** Start of Excerpted passage **

Python: how to normalize a confusion matrix?

Kaly picture Kaly · Jan 4, 2014 · Viewed 39.6k times · Source

I calculated a confusion matrix for my classifier using the method confusion_matrix() from the sklearn package. The diagonal elements of the confusion matrix represent the number of points for which the predicted label is equal to the true label, while off-diagonal elements are those that are mislabeled by the classifier.

I would like to normalize my confusion matrix so that it contains only numbers between 0 and 1. I would like to read the percentage of correctly classified samples from the matrix.

I found several methods how to normalize a matrix (row and column normalization) but I don't know much about maths and am not sure if this is the correct approach. Can someone help please?

** End of Excerpted passage **
** Start of Data provided **

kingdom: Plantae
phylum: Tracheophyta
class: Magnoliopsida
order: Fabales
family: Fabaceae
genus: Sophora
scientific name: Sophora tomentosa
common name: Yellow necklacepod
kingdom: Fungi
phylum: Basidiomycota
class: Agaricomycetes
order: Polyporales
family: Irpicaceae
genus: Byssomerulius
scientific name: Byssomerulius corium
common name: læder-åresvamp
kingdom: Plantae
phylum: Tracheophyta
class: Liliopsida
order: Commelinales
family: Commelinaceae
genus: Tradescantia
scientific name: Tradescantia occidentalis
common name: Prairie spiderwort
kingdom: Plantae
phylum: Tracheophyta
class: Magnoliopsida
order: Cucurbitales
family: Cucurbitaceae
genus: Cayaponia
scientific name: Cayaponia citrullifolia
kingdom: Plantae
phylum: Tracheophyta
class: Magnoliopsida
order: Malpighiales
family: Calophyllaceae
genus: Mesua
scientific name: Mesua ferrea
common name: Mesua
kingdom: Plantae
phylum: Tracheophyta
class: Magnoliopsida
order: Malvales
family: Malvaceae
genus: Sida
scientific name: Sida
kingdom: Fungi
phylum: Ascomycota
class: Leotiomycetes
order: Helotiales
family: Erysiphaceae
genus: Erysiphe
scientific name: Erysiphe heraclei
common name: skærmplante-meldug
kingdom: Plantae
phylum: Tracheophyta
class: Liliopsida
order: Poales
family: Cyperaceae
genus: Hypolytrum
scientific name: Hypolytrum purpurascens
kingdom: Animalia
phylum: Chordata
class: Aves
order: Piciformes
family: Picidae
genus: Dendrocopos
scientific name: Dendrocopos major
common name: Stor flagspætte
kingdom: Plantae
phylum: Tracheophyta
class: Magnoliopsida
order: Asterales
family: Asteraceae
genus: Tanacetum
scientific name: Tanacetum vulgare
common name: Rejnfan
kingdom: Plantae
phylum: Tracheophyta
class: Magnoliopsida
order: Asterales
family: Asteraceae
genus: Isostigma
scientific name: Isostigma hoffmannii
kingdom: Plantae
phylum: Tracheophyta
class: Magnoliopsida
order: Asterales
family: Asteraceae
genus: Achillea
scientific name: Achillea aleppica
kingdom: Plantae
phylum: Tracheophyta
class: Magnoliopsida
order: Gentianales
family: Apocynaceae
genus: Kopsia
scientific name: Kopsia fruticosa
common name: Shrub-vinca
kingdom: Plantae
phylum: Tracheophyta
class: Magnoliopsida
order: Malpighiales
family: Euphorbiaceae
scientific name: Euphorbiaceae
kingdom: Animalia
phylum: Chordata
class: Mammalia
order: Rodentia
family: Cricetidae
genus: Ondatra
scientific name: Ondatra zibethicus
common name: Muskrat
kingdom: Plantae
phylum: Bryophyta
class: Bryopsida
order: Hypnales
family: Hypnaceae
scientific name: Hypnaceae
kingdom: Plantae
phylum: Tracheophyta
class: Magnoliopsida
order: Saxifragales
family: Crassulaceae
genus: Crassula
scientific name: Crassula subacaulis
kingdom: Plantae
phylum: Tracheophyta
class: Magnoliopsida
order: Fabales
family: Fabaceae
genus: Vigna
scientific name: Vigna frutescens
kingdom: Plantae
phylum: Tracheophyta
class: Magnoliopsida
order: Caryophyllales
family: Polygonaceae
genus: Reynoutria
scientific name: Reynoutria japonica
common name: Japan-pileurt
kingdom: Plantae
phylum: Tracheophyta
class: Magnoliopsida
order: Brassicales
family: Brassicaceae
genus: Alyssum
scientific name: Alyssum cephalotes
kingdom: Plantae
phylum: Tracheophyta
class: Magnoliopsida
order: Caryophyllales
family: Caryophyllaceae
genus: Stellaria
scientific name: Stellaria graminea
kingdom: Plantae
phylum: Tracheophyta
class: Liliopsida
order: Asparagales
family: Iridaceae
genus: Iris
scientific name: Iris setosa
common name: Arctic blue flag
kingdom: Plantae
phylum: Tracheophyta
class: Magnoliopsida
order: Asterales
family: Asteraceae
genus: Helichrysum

** End of Data provided **

[What to do]:
**1.** Restate the confusion-matrix question from "I found several" to "someone help please?", substituting "mathematics" for "maths".
**2.** Copy out the records word for word, from the line with "common name: læder-åresvamp" to the line with "scientific name: Dendrocopos major", including both of those lines.

[Task solutions]:
**1.**
I found several methods how to normalize a matrix (row and column normalization) but I don't know much about mathematics and am not sure if this is the correct approach. Can someone help please?

**2.**
common name: læder-åresvamp
kingdom: Plantae
phylum: Tracheophyta
class: Liliopsida
order: Commelinales
family: Commelinaceae
genus: Tradescantia
scientific name: Tradescantia occidentalis
common name: Prairie spiderwort
kingdom: Plantae
phylum: Tracheophyta
class: Magnoliopsida
order: Cucurbitales
family: Cucurbitaceae
genus: Cayaponia
scientific name: Cayaponia citrullifolia
kingdom: Plantae
phylum: Tracheophyta
class: Magnoliopsida
order: Malpighiales
family: Calophyllaceae
genus: Mesua
scientific name: Mesua ferrea
common name: Mesua
kingdom: Plantae
phylum: Tracheophyta
class: Magnoliopsida
order: Malvales
family: Malvaceae
genus: Sida
scientific name: Sida
kingdom: Fungi
phylum: Ascomycota
class: Leotiomycetes
order: Helotiales
family: Erysiphaceae
genus: Erysiphe
scientific name: Erysiphe heraclei
common name: skærmplante-meldug
kingdom: Plantae
phylum: Tracheophyta
class: Liliopsida
order: Poales
family: Cyperaceae
genus: Hypolytrum
scientific name: Hypolytrum purpurascens
kingdom: Animalia
phylum: Chordata
class: Aves
order: Piciformes
family: Picidae
genus: Dendrocopos
scientific name: Dendrocopos major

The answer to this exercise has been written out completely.